> [Brief]: The material below has pictures in it. Set down only the lines from the line containing "wrist: (168, 231)" through the line containing "middle tip: (112, 45)", word for word, and leave the pictures behind.
====== Raw data
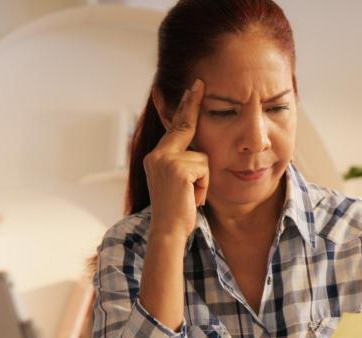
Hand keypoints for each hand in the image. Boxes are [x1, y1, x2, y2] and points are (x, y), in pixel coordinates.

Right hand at [143, 79, 208, 240]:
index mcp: (156, 157)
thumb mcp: (178, 184)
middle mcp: (157, 155)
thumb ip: (182, 164)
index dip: (182, 108)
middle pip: (183, 126)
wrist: (168, 231)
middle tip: (199, 82)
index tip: (190, 89)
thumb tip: (198, 151)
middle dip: (190, 104)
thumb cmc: (177, 212)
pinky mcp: (177, 168)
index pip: (173, 128)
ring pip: (202, 156)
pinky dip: (204, 186)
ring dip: (203, 179)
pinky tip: (193, 198)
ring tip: (192, 196)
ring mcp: (165, 160)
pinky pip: (205, 168)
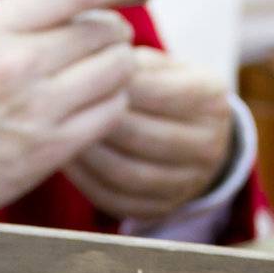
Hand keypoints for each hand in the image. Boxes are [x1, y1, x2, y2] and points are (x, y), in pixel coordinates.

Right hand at [0, 0, 152, 217]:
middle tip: (112, 45)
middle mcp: (19, 62)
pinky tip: (99, 106)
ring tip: (105, 76)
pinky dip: (114, 106)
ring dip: (121, 71)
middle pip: (105, 31)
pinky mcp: (49, 149)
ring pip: (118, 72)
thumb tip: (87, 6)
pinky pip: (110, 114)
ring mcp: (37, 108)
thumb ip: (26, 19)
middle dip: (117, 35)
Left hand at [65, 47, 234, 222]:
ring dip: (88, 155)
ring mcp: (185, 183)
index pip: (160, 93)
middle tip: (65, 107)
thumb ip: (139, 65)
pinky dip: (86, 181)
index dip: (118, 85)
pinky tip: (68, 161)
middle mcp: (206, 146)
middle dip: (98, 121)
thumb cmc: (169, 93)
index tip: (85, 73)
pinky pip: (117, 198)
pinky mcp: (159, 209)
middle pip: (142, 137)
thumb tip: (95, 63)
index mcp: (211, 101)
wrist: (197, 143)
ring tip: (63, 134)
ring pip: (127, 173)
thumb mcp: (168, 68)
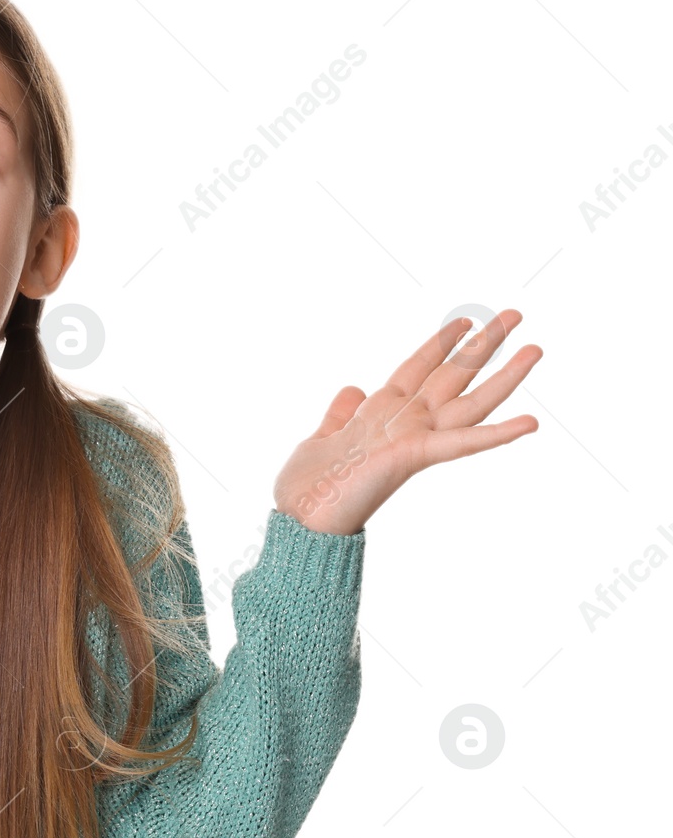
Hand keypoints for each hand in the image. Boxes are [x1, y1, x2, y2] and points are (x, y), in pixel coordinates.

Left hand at [272, 309, 541, 536]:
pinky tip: (530, 422)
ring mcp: (412, 438)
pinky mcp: (412, 456)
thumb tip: (353, 389)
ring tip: (536, 348)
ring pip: (468, 402)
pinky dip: (495, 434)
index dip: (439, 343)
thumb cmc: (308, 489)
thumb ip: (340, 414)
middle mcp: (404, 422)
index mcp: (380, 413)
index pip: (417, 368)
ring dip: (504, 377)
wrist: (300, 523)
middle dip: (484, 345)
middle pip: (452, 375)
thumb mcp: (320, 440)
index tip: (463, 321)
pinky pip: (459, 442)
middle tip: (516, 314)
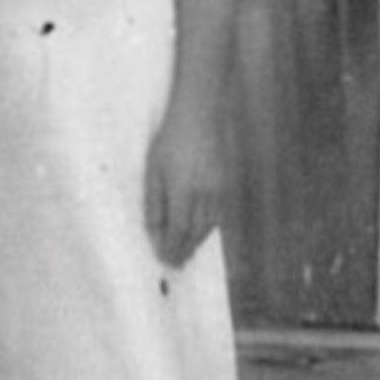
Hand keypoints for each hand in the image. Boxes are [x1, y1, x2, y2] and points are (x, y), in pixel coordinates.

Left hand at [143, 90, 223, 269]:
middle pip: (195, 233)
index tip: (164, 260)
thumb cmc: (170, 139)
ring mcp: (218, 189)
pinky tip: (199, 230)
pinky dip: (207, 227)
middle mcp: (204, 194)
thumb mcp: (153, 169)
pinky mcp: (225, 184)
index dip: (171, 248)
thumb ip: (153, 202)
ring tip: (185, 252)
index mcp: (183, 191)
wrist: (199, 114)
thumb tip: (154, 230)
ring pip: (208, 226)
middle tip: (175, 264)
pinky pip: (217, 214)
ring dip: (196, 242)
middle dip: (184, 250)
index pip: (178, 231)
============
> [Exercise solution]:
wrist: (168, 231)
middle tip: (199, 82)
index tip: (190, 89)
thumb tip: (198, 151)
middle dip: (190, 104)
thumb cmc: (177, 212)
pinky mcp: (177, 168)
index pip: (173, 128)
ring pip: (202, 156)
pinky dip: (204, 186)
ring dip: (203, 179)
pinky tip: (193, 198)
ring tip: (192, 196)
ring mcp: (165, 160)
pinky pip: (205, 168)
Hand keypoints for each hand in the image. Boxes are [x1, y1, x2, y2] and points are (x, y), in pixel coordinates.

Right hand at [0, 0, 152, 217]:
middle tip: (112, 45)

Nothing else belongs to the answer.